One-shot, Les Mains de Ginette

Marion Duclos

Delcourt

  • Conseillé par (Le Bateau Livre)
    25 mars 2021

    BD maline et magnifique !

    Marcelin adore les mains des femmes, qu'elles soient longues, courtes, potelées, vernies... Il tient même une boutique de gants Mappa ! Et un jour, il rencontre Ginette. Et ses mains, OH SES MAINS ! Quelles mains incroyables ! Du jamais vu !
    Et les voilà qui se marient, pour le meilleur, et pour le pire...

    Une BD chatoyante de couleurs, qui ne saurait nous tromper sur la terrible nature de son sujet : les violences conjugales, la jalousie et la possessivité. Très malin !


  • Conseillé par (Librairie La Grande Ourse)
    24 mai 2021

    Des mains pas si douces que cela

    Il ne faut jamais croire aux dessins de couverture. Encore moins aux couleurs douces et acidulées. Ni au titre. « Les mains de Ginette » est il écrit. Et des gants, plein de gants, de toutes les formes, de tous les usages est il dessiné.
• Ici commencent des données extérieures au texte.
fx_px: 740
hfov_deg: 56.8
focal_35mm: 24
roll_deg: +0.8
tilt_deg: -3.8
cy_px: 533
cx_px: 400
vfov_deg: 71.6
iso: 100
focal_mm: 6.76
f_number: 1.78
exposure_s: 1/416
Comme dans un conte pour enfants.
    Pourtant un détail étonne: au milieu de ses gants, en subrillance, apparait une forme orange, presque rouge, violente: une pince de crabe. Un intrus. Une alerte.
    Et puis Olivier Ka est mentionné comme scénariste. Si on a bonne mémoire on se souvient qu’il avait écrit le texte de la BD « Pourquoi j’ai tué Pierre » qui racontait l’histoire du dessinateur Alfred, le récit biographique d’un viol. Pas franchement une Bd pour enfant.
    Dès les premières pages, on se dit en effet que quelque chose cloche. Le dessin est léger mais de vilains enfants hurlent la haine. Une vieille femme, Ginette, est victime de ses moqueries. Muette, elle respire la tristesse, la mort. Potiche elle se traine dans les commerces du village.
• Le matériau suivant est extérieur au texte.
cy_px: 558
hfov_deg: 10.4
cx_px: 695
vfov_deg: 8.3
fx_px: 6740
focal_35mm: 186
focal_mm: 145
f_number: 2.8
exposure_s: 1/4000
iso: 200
    Et on continue la lecture, se demandant où l’on met les pieds, où l’on pose les yeux. Et on n’arrête plus de tourner les pages, attiré par ce puits sans fond qui nous emmène vers l’amour fou ou vers la haine? Vers le bonheur ou le malheur? On ne sait plus tant nos sens se sentent trompés, en perte de repères.
    C’est la jalousie et ses effets pervers qui se dévoilent alors au coeur de cette Bd si originale et décoiffante. Mais aussi l’amour fou, celui de Marcellin, un homme, passionnément amoureux de Ginette, de ses mains, qui glissent sur la peau pour une descente aux enfers irrespirable. La jalousie voisine toujours avec la passion, la peur de sa perte. Pour une fois ce sont les femmes qui incarnent cette crainte et la violence qui parfois l’accompagne. Mère, épouse, terrifient de leurs cris, de leurs bouches déformées. Les hommes sont un peu bêta, guère méchants, soucieux du bonheur de Marcellin, leur ami, détruit peu à peu par Ginette. C’est l’homme qui est victime de violences, une situation rare mais réelle.
    Le dessin léger de Marion Duclos, autrice notamment de Ernesto contribue au sentiment général de malaise: il est léger comme une plume, coloré comme un album de jeunesse et illustre les pires violences. Le visage de Ginette, ses cheveux d’un noir absolu terrifient le lecteur jusqu’à ce que la page devienne complètement rouge. Rouge et noir pour un album aux couleurs pastels, le symbole d’un album paradoxal et dérangeant.